**Supplied information**

---------------

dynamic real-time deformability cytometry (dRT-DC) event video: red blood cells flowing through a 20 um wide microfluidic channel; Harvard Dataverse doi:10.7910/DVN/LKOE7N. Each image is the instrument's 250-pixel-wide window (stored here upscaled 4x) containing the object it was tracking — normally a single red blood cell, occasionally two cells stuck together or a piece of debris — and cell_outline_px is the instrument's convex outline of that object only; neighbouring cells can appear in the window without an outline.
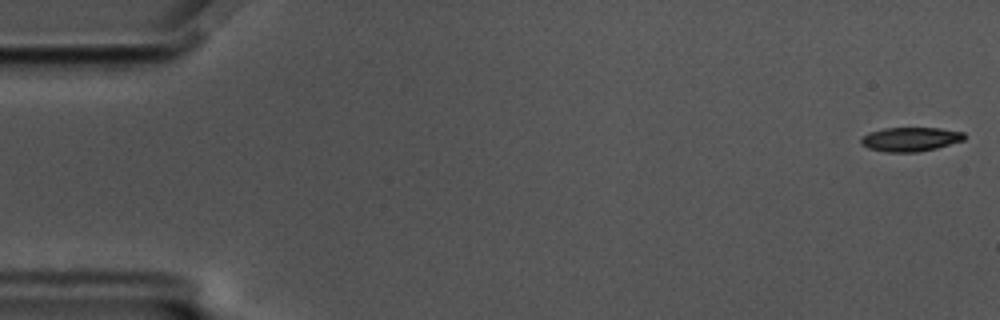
{"species": "common noctule bat (a hibernating species)", "species_latin": "Nyctalus noctula", "temperature_condition": "cold", "stored_images_in_passage": 57, "camera_frame_rate_fps": 3000, "um_per_image_px": 0.085, "animal": {"sex": "male", "body_mass_g": 17.5, "forearm_length_mm": 52.3}, "frame": {"image": 1, "passage_image": 1, "time_ms": 0.0, "image_size_px": [1000, 320], "cell_outline_px": [[964, 140], [936, 148], [916, 152], [884, 152], [868, 148], [860, 144], [860, 140], [868, 132], [884, 128], [940, 128], [964, 132]], "centroid_in_image_um": [77.35, 11.83], "position_along_channel_um": 7.6, "area_um2": 14.51}}
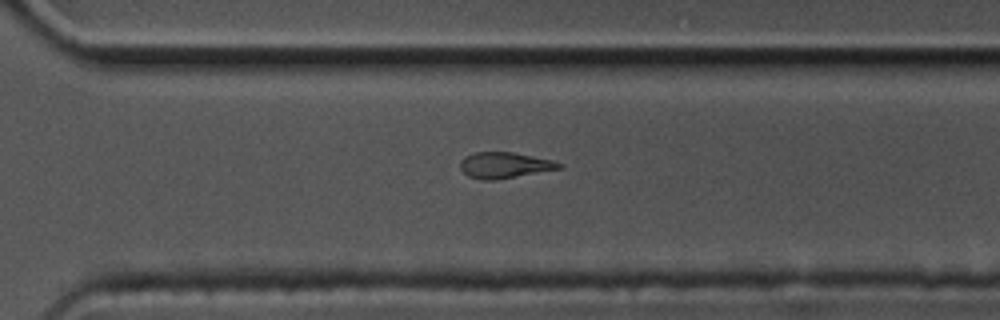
{"frame": {"image": 2, "passage_image": 40, "time_ms": 13.0, "image_size_px": [1000, 320], "cell_outline_px": [[564, 164], [560, 168], [492, 180], [480, 180], [468, 176], [460, 168], [460, 160], [464, 156], [476, 152], [512, 152], [552, 160]], "centroid_in_image_um": [42.82, 14.03], "position_along_channel_um": 327.8, "area_um2": 14.68}}
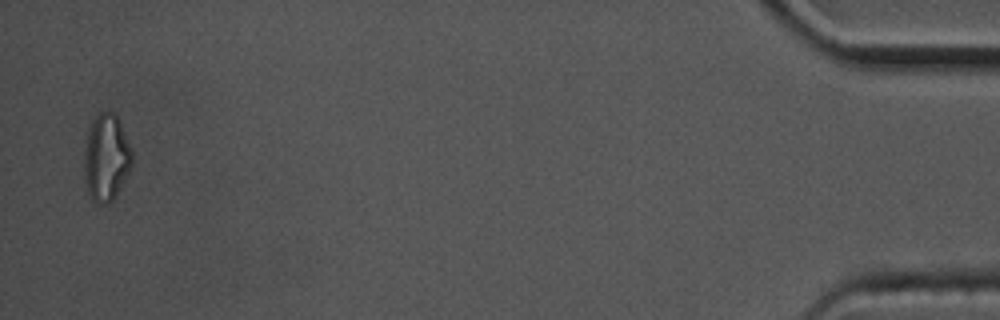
{"frame": {"image": 3, "passage_image": 56, "time_ms": 18.333, "image_size_px": [1000, 320], "cell_outline_px": [[132, 164], [124, 180], [112, 200], [104, 204], [96, 204], [92, 200], [88, 192], [84, 176], [84, 152], [88, 132], [92, 120], [100, 112], [112, 112], [120, 120], [132, 152]], "centroid_in_image_um": [9.02, 13.4], "position_along_channel_um": 426.2, "area_um2": 24.04}, "authors_computed_cell_mechanics": {"area_um2": 15.895, "velocity_mm_per_s": 3.5207, "shape_relaxation_time_tau1_ms": 3.3651, "shape_relaxation_time_tau2_ms": 4.2934, "deformation_change_tau1": 0.1447, "deformation_change_tau2": 0.1217}}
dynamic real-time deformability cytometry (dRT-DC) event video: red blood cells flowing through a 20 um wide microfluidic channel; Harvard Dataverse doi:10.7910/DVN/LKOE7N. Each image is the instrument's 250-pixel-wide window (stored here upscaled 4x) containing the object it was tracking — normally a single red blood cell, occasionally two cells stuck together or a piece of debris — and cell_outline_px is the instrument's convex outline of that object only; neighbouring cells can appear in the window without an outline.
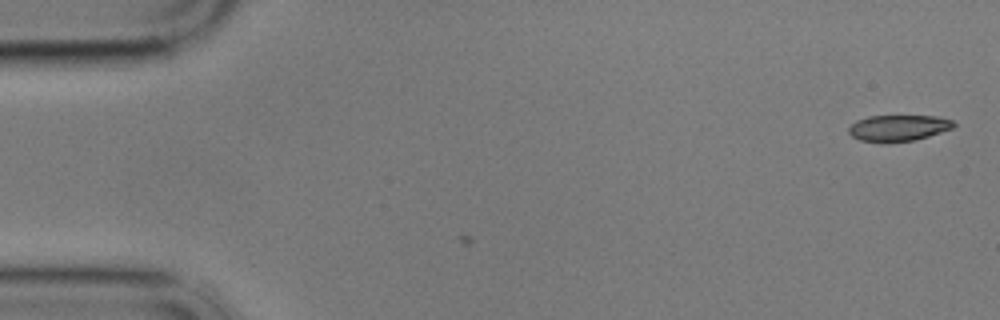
{"species": "common noctule bat (a hibernating species)", "species_latin": "Nyctalus noctula", "temperature_condition": "cold", "stored_images_in_passage": 6, "camera_frame_rate_fps": 3000, "um_per_image_px": 0.085, "animal": {"sex": "male", "body_mass_g": 17.9}, "frame": {"image": 1, "passage_image": 6, "time_ms": 1.667, "image_size_px": [1000, 320], "cell_outline_px": [[956, 124], [952, 128], [928, 136], [912, 140], [860, 140], [852, 136], [848, 132], [848, 128], [856, 120], [868, 116], [936, 116], [952, 120]], "centroid_in_image_um": [76.36, 10.83], "position_along_channel_um": 8.6, "area_um2": 15.37}}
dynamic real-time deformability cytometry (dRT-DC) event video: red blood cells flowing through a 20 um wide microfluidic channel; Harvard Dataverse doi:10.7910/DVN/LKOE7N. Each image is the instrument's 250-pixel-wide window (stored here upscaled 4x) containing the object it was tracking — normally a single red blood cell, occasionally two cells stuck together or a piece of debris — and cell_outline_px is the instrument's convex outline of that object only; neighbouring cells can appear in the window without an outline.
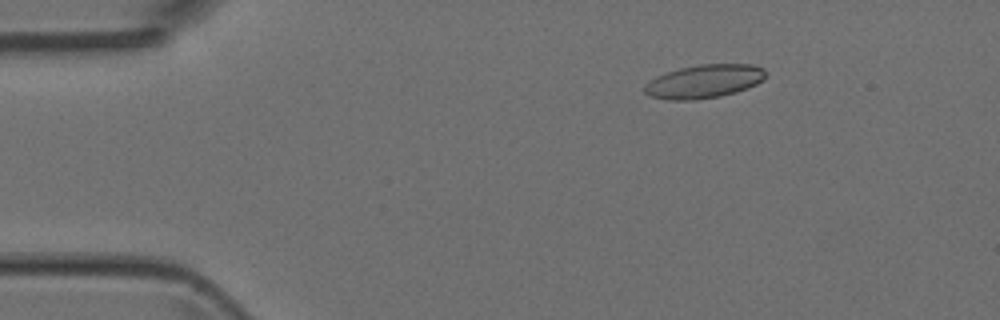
{"species": "Egyptian fruit bat (a non-hibernating species)", "species_latin": "Rousettus aegyptiacus", "temperature_condition": "room temperature", "stored_images_in_passage": 5, "camera_frame_rate_fps": 3000, "um_per_image_px": 0.085, "animal": {"sex": "female"}, "frame": {"image": 1, "passage_image": 3, "time_ms": 2.333, "image_size_px": [1000, 320], "cell_outline_px": [[764, 80], [748, 88], [736, 92], [720, 96], [696, 100], [668, 100], [648, 96], [644, 92], [644, 84], [656, 76], [680, 68], [700, 64], [752, 64], [764, 68]], "centroid_in_image_um": [59.83, 6.92], "position_along_channel_um": 25.2, "area_um2": 23.76}}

---------------

**Your objective**
The material above holds pictures; copy everything else in it exactly.

**Answer below**
dynamic real-time deformability cytometry (dRT-DC) event video: red blood cells flowing through a 20 um wide microfluidic channel; Harvard Dataverse doi:10.7910/DVN/LKOE7N. Each image is the instrument's 250-pixel-wide window (stored here upscaled 4x) containing the object it was tracking — normally a single red blood cell, occasionally two cells stuck together or a piece of debris — and cell_outline_px is the instrument's convex outline of that object only; neighbouring cells can appear in the window without an outline.
{"species": "common noctule bat (a hibernating species)", "species_latin": "Nyctalus noctula", "temperature_condition": "cold", "stored_images_in_passage": 57, "camera_frame_rate_fps": 3000, "um_per_image_px": 0.085, "animal": {"sex": "male", "body_mass_g": 17.5, "forearm_length_mm": 52.3}, "frame": {"image": 1, "passage_image": 1, "time_ms": 0.0, "image_size_px": [1000, 320], "cell_outline_px": [[964, 140], [936, 148], [916, 152], [884, 152], [868, 148], [860, 144], [860, 140], [868, 132], [884, 128], [940, 128], [964, 132]], "centroid_in_image_um": [77.35, 11.83], "position_along_channel_um": 7.6, "area_um2": 14.51}}
{"frame": {"image": 2, "passage_image": 40, "time_ms": 13.0, "image_size_px": [1000, 320], "cell_outline_px": [[564, 164], [560, 168], [492, 180], [480, 180], [468, 176], [460, 168], [460, 160], [464, 156], [476, 152], [512, 152], [552, 160]], "centroid_in_image_um": [42.82, 14.03], "position_along_channel_um": 327.8, "area_um2": 14.68}}
{"frame": {"image": 3, "passage_image": 56, "time_ms": 18.333, "image_size_px": [1000, 320], "cell_outline_px": [[132, 164], [124, 180], [112, 200], [104, 204], [96, 204], [92, 200], [88, 192], [84, 176], [84, 152], [88, 132], [92, 120], [100, 112], [112, 112], [120, 120], [132, 152]], "centroid_in_image_um": [9.02, 13.4], "position_along_channel_um": 426.2, "area_um2": 24.04}, "authors_computed_cell_mechanics": {"area_um2": 15.895, "velocity_mm_per_s": 3.5207, "shape_relaxation_time_tau1_ms": 3.3651, "shape_relaxation_time_tau2_ms": 4.2934, "deformation_change_tau1": 0.1447, "deformation_change_tau2": 0.1217}}
dynamic real-time deformability cytometry (dRT-DC) event video: red blood cells flowing through a 20 um wide microfluidic channel; Harvard Dataverse doi:10.7910/DVN/LKOE7N. Each image is the instrument's 250-pixel-wide window (stored here upscaled 4x) containing the object it was tracking — normally a single red blood cell, occasionally two cells stuck together or a piece of debris — and cell_outline_px is the instrument's convex outline of that object only; neighbouring cells can appear in the window without an outline.
{"species": "common noctule bat (a hibernating species)", "species_latin": "Nyctalus noctula", "temperature_condition": "cold", "stored_images_in_passage": 6, "camera_frame_rate_fps": 3000, "um_per_image_px": 0.085, "animal": {"sex": "male", "body_mass_g": 17.9}, "frame": {"image": 1, "passage_image": 6, "time_ms": 1.667, "image_size_px": [1000, 320], "cell_outline_px": [[956, 124], [952, 128], [928, 136], [912, 140], [860, 140], [852, 136], [848, 132], [848, 128], [856, 120], [868, 116], [936, 116], [952, 120]], "centroid_in_image_um": [76.36, 10.83], "position_along_channel_um": 8.6, "area_um2": 15.37}}
dynamic real-time deformability cytometry (dRT-DC) event video: red blood cells flowing through a 20 um wide microfluidic channel; Harvard Dataverse doi:10.7910/DVN/LKOE7N. Each image is the instrument's 250-pixel-wide window (stored here upscaled 4x) containing the object it was tracking — normally a single red blood cell, occasionally two cells stuck together or a piece of debris — and cell_outline_px is the instrument's convex outline of that object only; neighbouring cells can appear in the window without an outline.
{"species": "Egyptian fruit bat (a non-hibernating species)", "species_latin": "Rousettus aegyptiacus", "temperature_condition": "room temperature", "stored_images_in_passage": 5, "camera_frame_rate_fps": 3000, "um_per_image_px": 0.085, "animal": {"sex": "female"}, "frame": {"image": 1, "passage_image": 3, "time_ms": 2.333, "image_size_px": [1000, 320], "cell_outline_px": [[764, 80], [748, 88], [736, 92], [720, 96], [696, 100], [668, 100], [648, 96], [644, 92], [644, 84], [656, 76], [680, 68], [700, 64], [752, 64], [764, 68]], "centroid_in_image_um": [59.83, 6.92], "position_along_channel_um": 25.2, "area_um2": 23.76}}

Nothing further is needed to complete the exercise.